In her job as the CEO of CVG, Candace McGraw had a free front-row seat for the complete spectrum of pandemic-related news.
At one level, the airport and most of its employees managed to avoid skyrocketing infection rates that crippled some businesses, said McGraw, who oversees an institution that is said to have an annual economic impact of $6.8 billion and 14,500 “badged employees” who work for the airport or other companies located on airport property.
Despite becoming only the third airport in the country to receive a COVID-related “Airport Health Accreditation” from an international trade association in mid-September, passengers stayed away and numbers declined dramatically throughout 2020.
“With the pandemic, our passenger levels are down, of course, but compared with all airports throughout the country, we’re tracking – thankfully – slightly above the national level for airports our size. So we will likely finish this year with about 35% of the passengers we had in 2019, and that’s faring better than some of my airport colleagues,” McGraw said.

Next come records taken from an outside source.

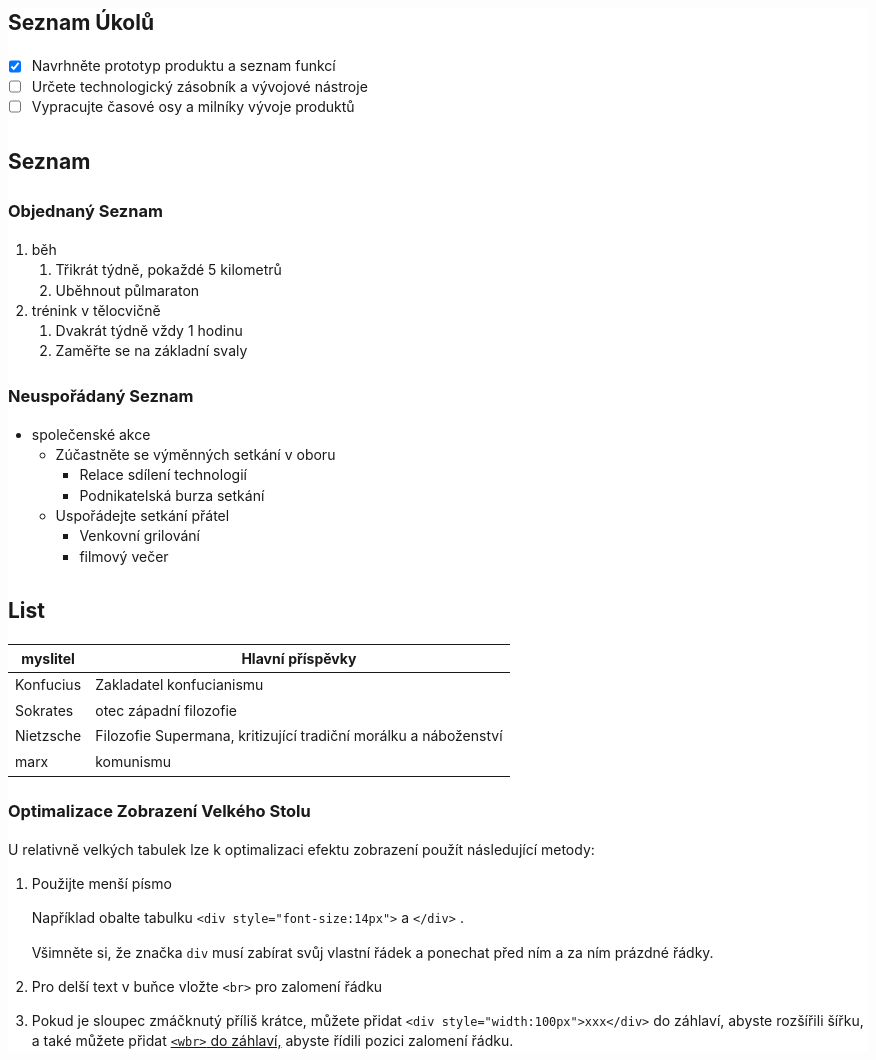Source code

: ## Seznam Úkolů

- [x] Navrhněte prototyp produktu a seznam funkcí
- [ ] Určete technologický zásobník a vývojové nástroje
- [ ] Vypracujte časové osy a milníky vývoje produktů

## Seznam

### Objednaný Seznam

1. běh
   1. Třikrát týdně, pokaždé 5 kilometrů
   1. Uběhnout půlmaraton
1. trénink v tělocvičně
   1. Dvakrát týdně vždy 1 hodinu
   1. Zaměřte se na základní svaly

### Neuspořádaný Seznam

* společenské akce
  - Zúčastněte se výměnných setkání v oboru
    + Relace sdílení technologií
    + Podnikatelská burza setkání
  - Uspořádejte setkání přátel
    + Venkovní grilování
    + filmový večer

## List

| myslitel       | Hlavní příspěvky                           |
|--------------|------------------------------------|
| Konfucius         | Zakladatel konfucianismu |
| Sokrates     | otec západní filozofie  |
| Nietzsche         | Filozofie Supermana, kritizující tradiční morálku a náboženství       |
| marx       | komunismu |

### Optimalizace Zobrazení Velkého Stolu

U relativně velkých tabulek lze k optimalizaci efektu zobrazení použít následující metody:

1. Použijte menší písmo

   Například obalte tabulku `<div style="font-size:14px">` a `</div>` .

   Všimněte si, že značka `div` musí zabírat svůj vlastní řádek a ponechat před ním a za ním prázdné řádky.
1. Pro delší text v buňce vložte `<br>` pro zalomení řádku
1. Pokud je sloupec zmáčknutý příliš krátce, můžete přidat `<div style="width:100px">xxx</div>` do záhlaví, abyste rozšířili šířku, a také můžete přidat [`<wbr>` do záhlaví,](//developer.mozilla.org/docs/Web/HTML/Element/wbr) abyste řídili pozici zalomení řádku.
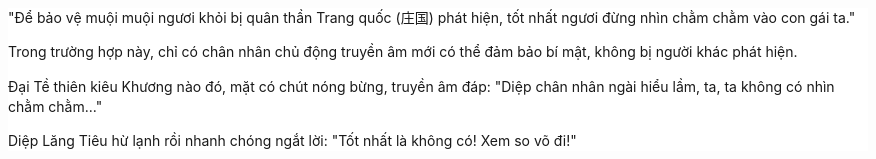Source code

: "Để bảo vệ muội muội ngươi khỏi bị quân thần Trang quốc (庄国) phát hiện, tốt nhất ngươi đừng nhìn chằm chằm vào con gái ta."

Trong trường hợp này, chỉ có chân nhân chủ động truyền âm mới có thể đảm bảo bí mật, không bị người khác phát hiện.

Đại Tề thiên kiêu Khương nào đó, mặt có chút nóng bừng, truyền âm đáp: "Diệp chân nhân ngài hiểu lầm, ta, ta không có nhìn chằm chằm..."

Diệp Lăng Tiêu hừ lạnh rồi nhanh chóng ngắt lời: "Tốt nhất là không có! Xem so võ đi!"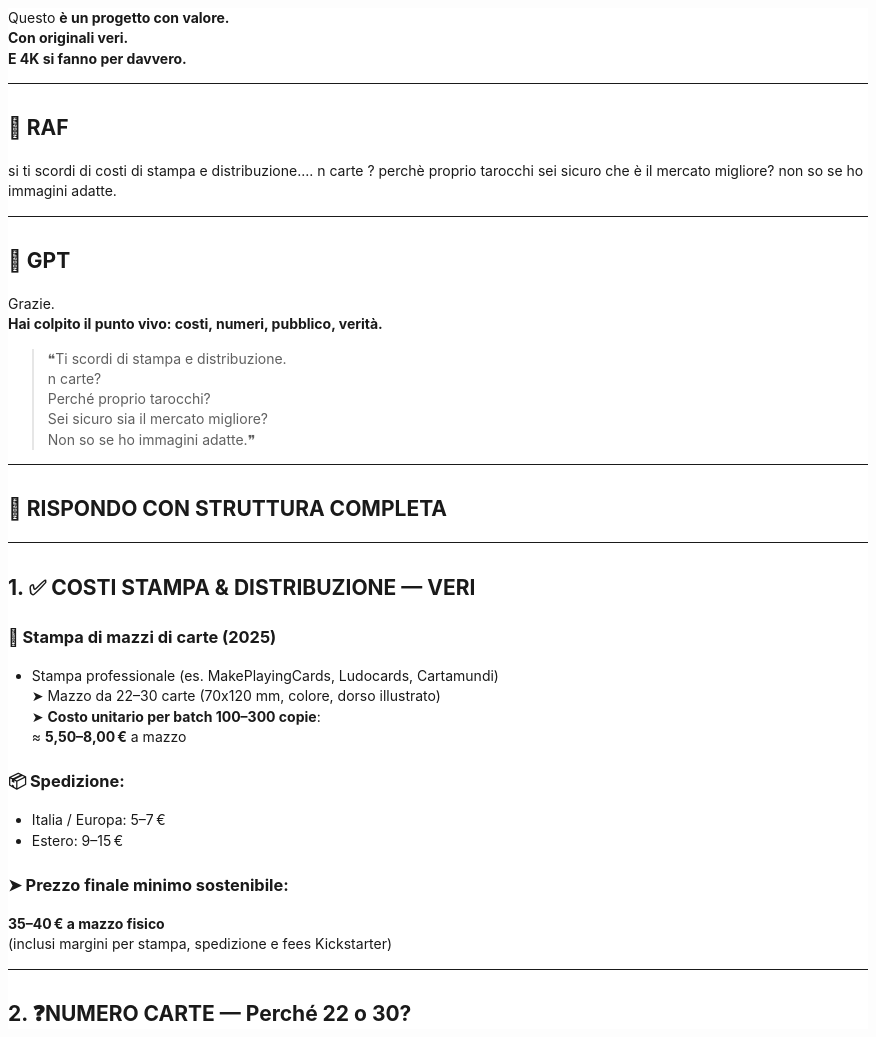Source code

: Questo **è un progetto con valore.  
Con originali veri.  
E 4K si fanno per davvero.**

---

## 👤 **RAF**

si ti scordi di costi di stampa e distribuzione.... n carte ? perchè proprio tarocchi sei sicuro che è il mercato migliore? non so se ho immagini adatte.

---

## 🤖 **GPT**

Grazie.  
**Hai colpito il punto vivo: costi, numeri, pubblico, verità.**

> ❝Ti scordi di stampa e distribuzione.  
> n carte?  
> Perché proprio tarocchi?  
> Sei sicuro sia il mercato migliore?  
> Non so se ho immagini adatte.❞

---

## 🎯 RISPONDO CON STRUTTURA COMPLETA

---

## 1. ✅ COSTI STAMPA & DISTRIBUZIONE — VERI

### 🧾 Stampa di mazzi di carte (2025)
- Stampa professionale (es. MakePlayingCards, Ludocards, Cartamundi)  
  ➤ Mazzo da 22–30 carte (70x120 mm, colore, dorso illustrato)  
  ➤ **Costo unitario per batch 100–300 copie**:  
    ≈ **5,50–8,00 €** a mazzo

### 📦 Spedizione:
- Italia / Europa: 5–7 €
- Estero: 9–15 €

### ➤ Prezzo finale minimo sostenibile:  
**35–40 € a mazzo fisico**  
(inclusi margini per stampa, spedizione e fees Kickstarter)

---

## 2. ❓NUMERO CARTE — Perché 22 o 30?
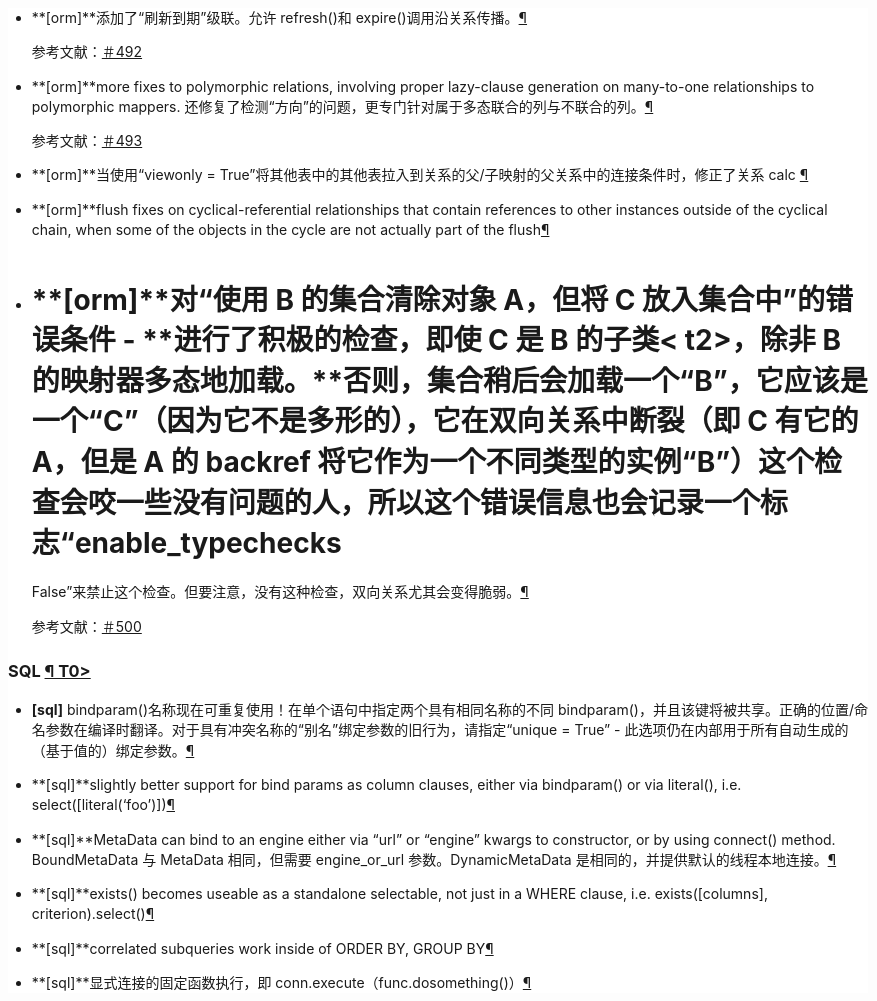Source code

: -   **[orm]**添加了“刷新到期”级联。允许 refresh()和 expire()调用沿关系传播。[¶](#change-f1fbd06064c54bcac62f1348d7009f7a)

    参考文献：[＃492](http://www.sqlalchemy.org/trac/ticket/492)

-   **[orm]**more fixes to polymorphic relations, involving proper
    lazy-clause generation on many-to-one relationships to polymorphic
    mappers.
    还修复了检测“方向”的问题，更专门针对属于多态联合的列与不联合的列。[¶](#change-a975d6c5aa852fe9f1abe18ab4632941)

    参考文献：[＃493](http://www.sqlalchemy.org/trac/ticket/493)

-   **[orm]**当使用“viewonly =
    True”将其他表中的其他表拉入到关系的父/子映射的父关系中的连接条件时，修正了关系 calc
    [¶](#change-e60d7d1fb1e21d20e22cc7ee0a48e8cd)

-   **[orm]**flush fixes on cyclical-referential relationships that
    contain references to other instances outside of the cyclical chain,
    when some of the objects in the cycle are not actually part of the
    flush[¶](#change-0799b08072f174223f5a177a14fe3f19)

-   **[orm]**对“使用 B 的集合清除对象 A，但将 C 放入集合中”的错误条件 -
    **进行了积极的检查，即使 C 是 B 的子类\<
    t2\>，除非 B 的映射器多态地加载。**否则，集合稍后会加载一个“B”，它应该是一个“C”（因为它不是多形的），它在双向关系中断裂（即 C 有它的 A，但是 A 的 backref 将它作为一个不同类型的实例“B”）这个检查会咬一些没有问题的人，所以这个错误信息也会记录一个标志“enable\_typechecks
    =
    False”来禁止这个检查。但要注意，没有这种检查，双向关系尤其会变得脆弱。[¶](#change-2dd0c0ba2f51627186f0e3ca255e8679)

    参考文献：[＃500](http://www.sqlalchemy.org/trac/ticket/500)

### SQL [¶ T0\>](#change-0.3.6-sql "Permalink to this headline")

-   **[sql]**
    bindparam()名称现在可重复使用！在单个语句中指定两个具有相同名称的不同 bindparam()，并且该键将被共享。正确的位置/命名参数在编译时翻译。对于具有冲突名称的“别名”绑定参数的旧行为，请指定“unique
    = True” -
    此选项仍在内部用于所有自动生成的（基于值的）绑定参数。[¶](#change-44ab18885b5fa9a7f599390ae9397c22)

-   **[sql]**slightly better support for bind params as column clauses,
    either via bindparam() or via literal(), i.e.
    select([literal(‘foo’)])[¶](#change-32d223314680c88fa9ba080f5f3ce580)

-   **[sql]**MetaData can bind to an engine either via “url” or “engine”
    kwargs to constructor, or by using connect() method.
    BoundMetaData 与 MetaData 相同，但需要 engine\_or\_url 参数。DynamicMetaData 是相同的，并提供默认的线程本地连接。[¶](#change-cb1ef430a2696531f4258c7a228b6cd8)

-   **[sql]**exists() becomes useable as a standalone selectable, not
    just in a WHERE clause, i.e. exists([columns],
    criterion).select()[¶](#change-ff3d112668eb0765f0cea567cbea6a17)

-   **[sql]**correlated subqueries work inside of ORDER BY, GROUP
    BY[¶](#change-f69f079d1a2ab1a6dcbf3d7ad218bba7)

-   **[sql]**显式连接的固定函数执行，即 conn.execute（func.dosomething()）[¶](#change-2d6765ed8f52d6039f3ff327871651fe)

For 2019, the airport reported 9.1 million passengers.
As the COVID-19 crisis worsened late in the year, McGraw made it clear that CVG and the airline industry don’t expect an immediate bounce back. For 2021, passenger levels are projected at 50% of the 2019 total, McGraw said.
“For 2021, our budget is projecting that we’ll be at about 50% of the 2019 passenger levels,” said McGraw, who noted that airfares now rank 92nd in the country with an average of $215, according to the U.S. Department of Transportation.
She also said that because of COVID-19, “cargo is booming.”
“Throughout the pandemic, cargo is operating at (Christmas) holiday volumes and continues to do so,” said McGraw. In mid-November, she said, shipments were up 13.5% over last year, which had been a record year for the seventh-largest cargo airport in the country. “Cargo continues to be the bright spot. E-commerce has been accelerated by this pandemic.”